В трубке раздалось хяппибёздей дубль два. Вероятно, люди, лишенные слуха и голоса, решили сегодня доконать меня окончательно. Пришлось прослушать эту фальшь почти до конца. Причем фальшиво было всё: неверно выбранная тональность, слишком высокая для обладателя этого контральто, наигранная радость. Какая уж там радость в сорок лет, да еще ранним утром?!
На повторе «диар Флора» пришлось прервать поздравительницу.
– Спасибо дорогая! Ты, как всегда, первая, – не менее фальшиво поблагодарила я.
– Ну так че, ты готова? – деловито спросила подруга Альбина после окончания официальной части поздравления.
– К чему? – искренне удивилась я.
– К юбилею!
– Надеюсь, ты не рассчитываешь, что я буду справлять свой сороковник?
– Нет, ты что! Я в курсе, что сорок лет не справляют! Я про Ирадку и ее папашу! – ответила она.
– Да, блииин, хорошо, что напомнила!
– В смысле? – подозрительно спросила Альбина.
– Я решила поваляться, ничего не делая.
– А раньше не валялась? – обнаглела подруга.
– Ну, типа заслужила, – сказала я.
– Кстати, поздравь тетю Лейлу с новорожденной! – спохватилась подруга.
– Мама, тебя Альбина тоже поздравляет! – крикнула я в направлении кухни.
– Спасибо! – бодро ответила мама.
– Короче, долго мучить не буду. Я записала нас к Рене на два часа. Будем марафетиться для приличного дома, – хитро захихикала Альбина.
– Какая ты молодец, все предусмотрела. Если бы не ты…
– Да лаадно, заткнись, иди собирайся. В два часа у Рены, – не дала договорить она.
Я посмотрела на часы и поняла, что вполне успеваю спокойно выпить кофе и предаться философским мыслям о высоком. Мама уже завтракала, меня ждала чашка кофе.
– Мам, помнишь мою одноклассницу Ираду? – спросила я, отхлебнув ароматную черную жидкость.
– Какую, дочь цеховика?
– Почему цеховика? Он владелец заводов, газет, пароходов!

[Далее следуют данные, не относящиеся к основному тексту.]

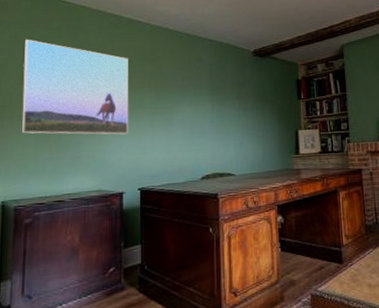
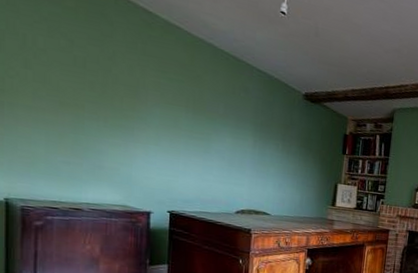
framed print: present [21,39,129,135] -> none [27,11,163,153]

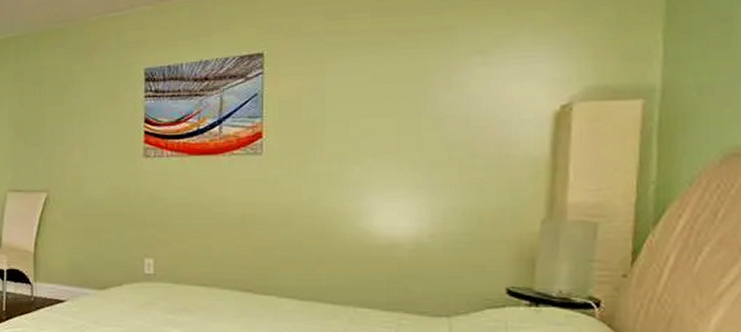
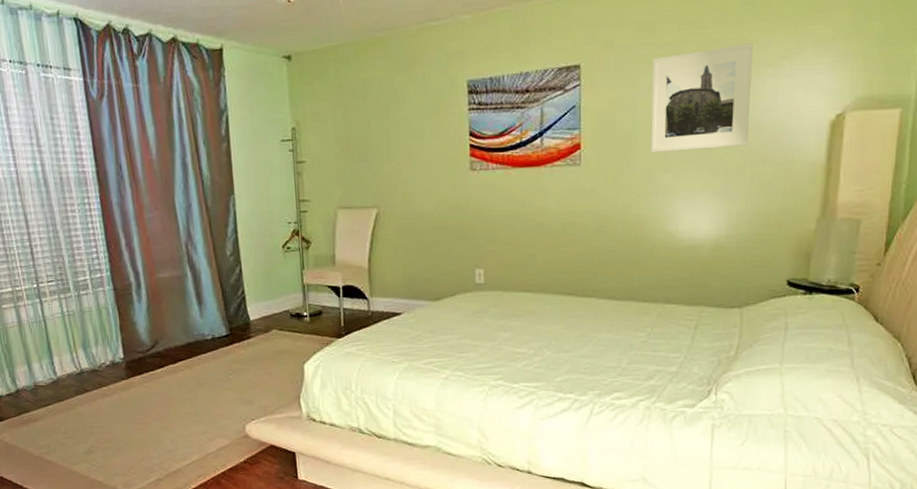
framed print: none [340,31,458,144] -> present [650,43,753,154]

– Не знаю, какими пароходами он сейчас владеет, а во времена твоего детствабыл просто предприимчивым человеком, который открыл цех по производству пластиковых тазов и ведер! А еще – удачно женился на дочери прокурора, между прочим, – подчеркнула мама.
– Какого прокурора? – удивилась я.
– Самого большого района Баку, – ответила мама. –Твой отец хорошо его знал.

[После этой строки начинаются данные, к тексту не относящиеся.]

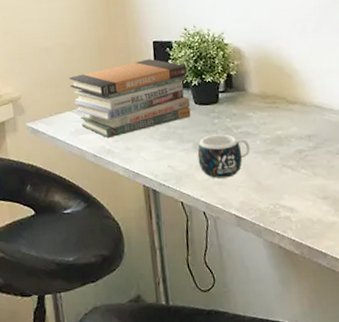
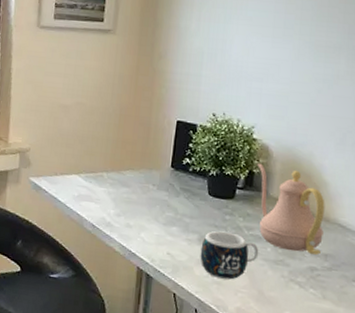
book stack: present [69,59,191,139] -> none [81,137,208,211]
teapot: none [233,65,304,140] -> present [258,163,325,255]

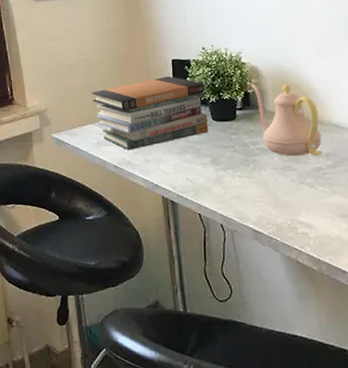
book stack: none [81,137,208,211] -> present [92,76,209,151]
mug: present [200,230,259,280] -> none [215,150,268,193]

– Ну надо же, а я все думала, откуда у Ирадки шмотки, поездки…
И тут в моей памяти всплыло первое посещение Ирадкиной квартиры в классе седьмом или восьмом. Я думала, что наша квартира в те времена была образцом благосостояния технической интеллигенции. Но, попав в апартаменты Ирадкиной семьи в старинном четырехэтажном особняке в центре столицы, была ошарашена. А реакция Альбины, выросшей в спальном районе, была вообще неописуемой– в себя она приходила очень долго. На следующий день не было другой темы для разговоров, кроме как о буржуйских хоромах. Надо сказать, что к высоким потолкам нетипового архитектурного дома Альбина привыкла, посещая мою квартиру. Но обилие хрусталя, фарфора, лепнины, картин и мебели «а-ляВерсаль» было самым сильным шоком альбининого детства. До нее долго не доходило, как можно жить в этом дворце, сыпать крошки на пол и посещать туалет.